"Congo's Children" E-book: Interview with Kem Knapp Sawyer
Reporting from the Democratic Republic of Congo on the lives of children, parents, caregivers, volunteers, and public health workers, Pulitzer Center contributing editor Kem Knapp Sawyer writes of the lingering horrors of war. Her focus is on the children of Congo, a country that has undergone severe trauma from decades of violence and conflict.
We spoke about the markers of hope and the initiatives she chose to profile in her new e-book, Congo's Children, co-authored with Pulitzer Center executive director Jon Sawyer.
You highlight a number of organizations and people making significant differences in the Democratic Republic of Congo (DRC), such as Jean Paul Kinanga, director of the Maison Marguerite, and Stanislas Lukumba, a nurse who operates in the mobile van in Kinshasa. Do you think these people have a certain quality or specific vision that makes them successful?
Kem Knapp Sawyer:
You’ve singled out two very special people who are part of Congo’s Children. Stanislas Lukumba has worked for eight years as a nurse in a mobile van in Kinshasa, the nation’s capital. Every evening a driver takes him through neighborhoods where street kids hang out. Children with injuries and those who are sick come to him for treatment. On the night we visited he treated a young boy who had received a head injury after being hit with a bottle.
Jean Paul Kinanga is the director of the Maison Marguerite, a shelter for young women in Goma, many of them mothers and survivors of sexual violence. Jean Paul provides housing, education and vocational training—most importantly, he also fosters a loving, nurturing environment.
What is special about Stanislas and Jean Paul is that they are unusually caring people with big hearts. They are also quiet and unassuming—they know they can make a difference in the lives of young people and so they don’t waste any time. They get the job done and they are amazingly efficient, whether it’s attending to a wound or counseling a distraught mother. It’s frustrating for Stanislas and Jean Paul to reach only a limited number of youth, but they don’t give up. They do what they can.
AW: According to Annette Wanzio, who heads an ORPER open center, “The more we’ve done, the more we have to do. In 2006, there were 13,500 street kids in Kinshasa. Now, according to UNICEF estimates, there are more than 20,000.” Why do the numbers keep climbing?
KKS: It’s important to realize that these numbers are only estimates. It’s very hard to calculate exact numbers of street children. What the growth in numbers shows is the magnitude of the problem. It points to the need to address the underlying causes: Poverty and large families often go hand and hand. Parents cannot always afford to feed every child—therefore one or more may be accused of witchcraft and abandoned. Some are orphaned or abused. Others are former child soldiers whose families and communities have rejected them. Progress must be made in alleviating poverty and improving education. Only then will the numbers of street children decrease.
AW: Your guide in Lolanga, Dieudonné, father of 10, says that he feels it is his responsibility to educate his children. He says, “I can help my children. And that is as it should be." Is this a common view in Congo?
KKS: Dieudonné is the director of a human rights organization in Mbandaka and devoted to his family and wants to provide a college education for his children. We met many Congolese who like Dieudonné will make huge personal sacrifices to give their children a college education. I can’t say that Congo is different in this respect from other countries—parents all over the world will do whatever they can to provide opportunities to their children.

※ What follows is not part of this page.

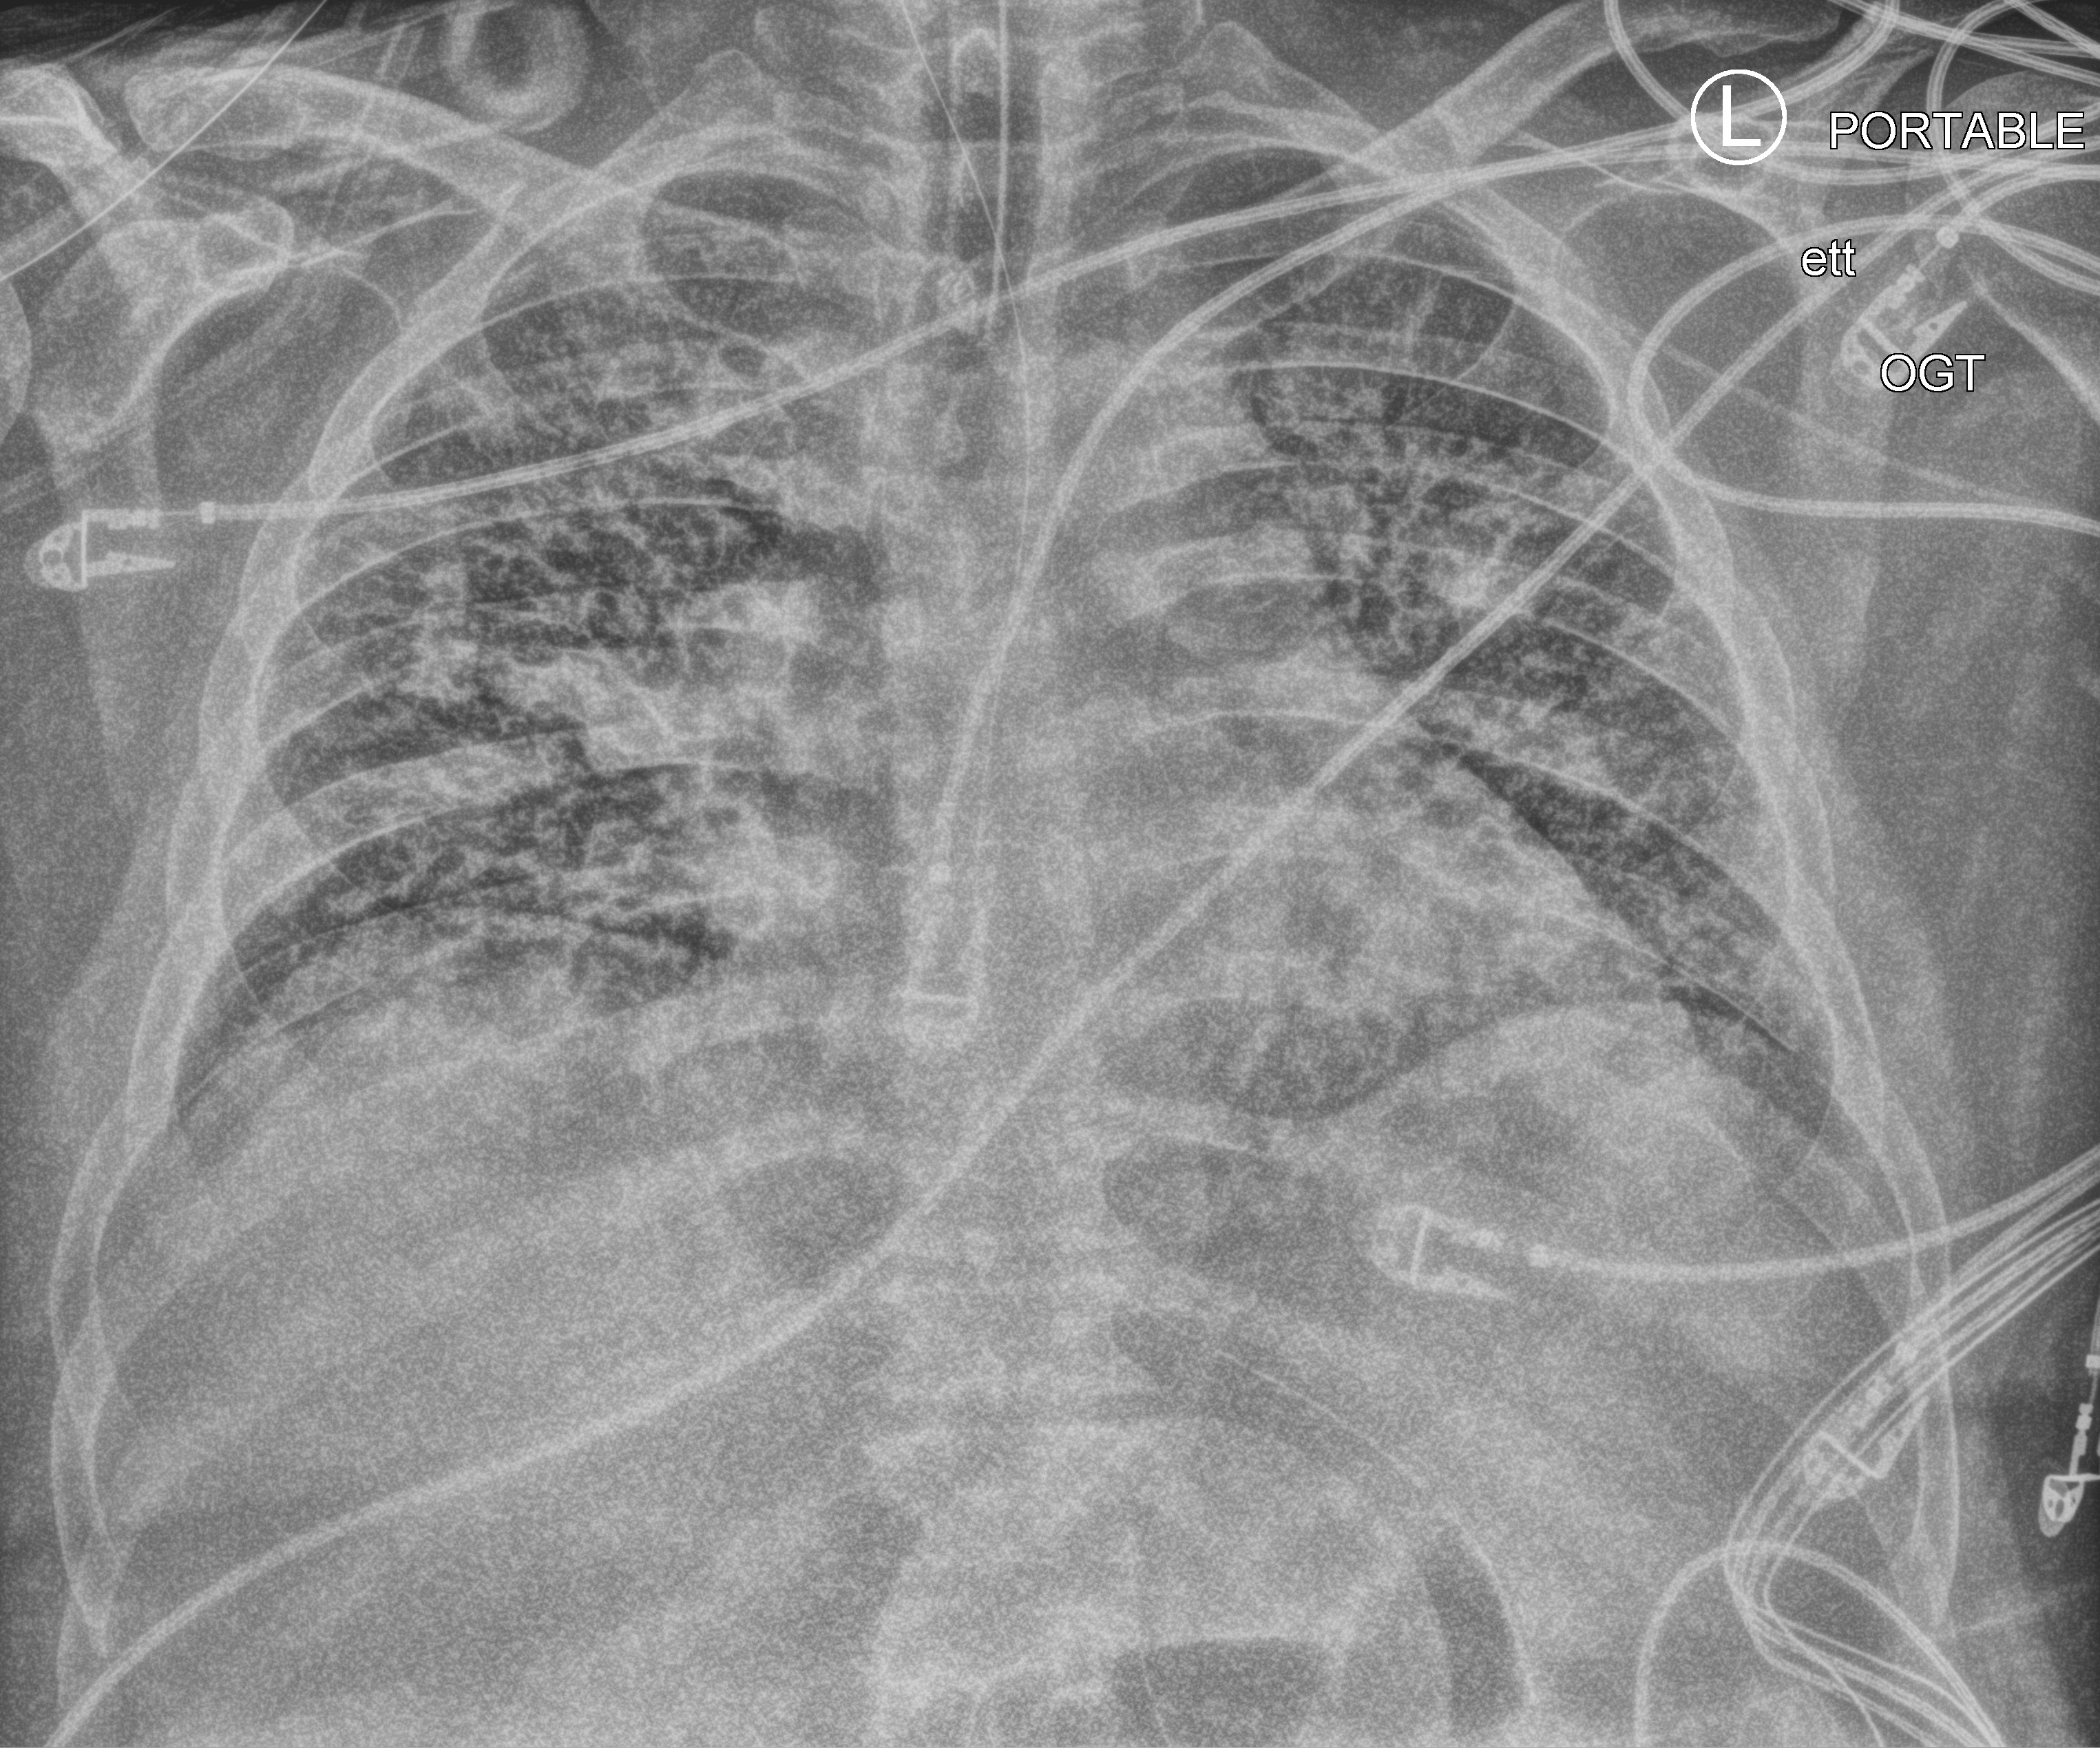
Bedside chest radiograph (computed radiography); anteroposterior (AP) projection. Patient hospitalised with COVID-19, aged 18–59 years.
Hospital-stay facts (about this admission, not read from this image; timing relative to this image not recorded): mechanically ventilated during this hospital stay: yes; length of hospital stay: 31 days.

AW: Dr. Kasereka “Jo” Lusi, founder of Heal Africa, describes healing as “making a big salad with many ingredients.” From your experience reporting in Congo, what do you think some of the main ingredients are?

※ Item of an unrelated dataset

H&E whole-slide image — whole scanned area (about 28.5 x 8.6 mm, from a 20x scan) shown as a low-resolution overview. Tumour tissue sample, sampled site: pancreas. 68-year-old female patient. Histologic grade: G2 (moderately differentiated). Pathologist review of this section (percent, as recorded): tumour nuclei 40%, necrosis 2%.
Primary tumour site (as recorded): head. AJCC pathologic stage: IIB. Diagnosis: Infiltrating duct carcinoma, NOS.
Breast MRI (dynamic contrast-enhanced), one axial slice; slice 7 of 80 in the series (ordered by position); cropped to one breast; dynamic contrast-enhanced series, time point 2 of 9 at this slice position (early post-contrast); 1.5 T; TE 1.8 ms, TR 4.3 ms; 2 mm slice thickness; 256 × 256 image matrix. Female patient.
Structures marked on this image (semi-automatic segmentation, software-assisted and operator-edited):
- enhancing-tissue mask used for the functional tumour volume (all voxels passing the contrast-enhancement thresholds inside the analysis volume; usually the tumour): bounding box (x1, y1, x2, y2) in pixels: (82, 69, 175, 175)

KKS: I love this quote. Dr. Jo Lusi believes that he and others must take a holistic approach. He also says that healing is not about surgery and pills. So much more needs to be done. When women come to HEAL Africa, the hospital in Goma, they receive medical care, but also counseling and vocational training. If they bring small children with them, those children can attend a school on the premises. If they have been victims of sexual violence, they are often allowed to stay for months at a time, long enough for psychological scars to begin to heal. Women are encouraged to become more self-confident and to ask men to take on more responsibility for the household.
You ask for the main ingredients—I’d include medical expertise of course, but also an emphasis on education and literacy, and a re-examination of the roles men and women play. Most of all, the patients need to know that they are valued and that people care.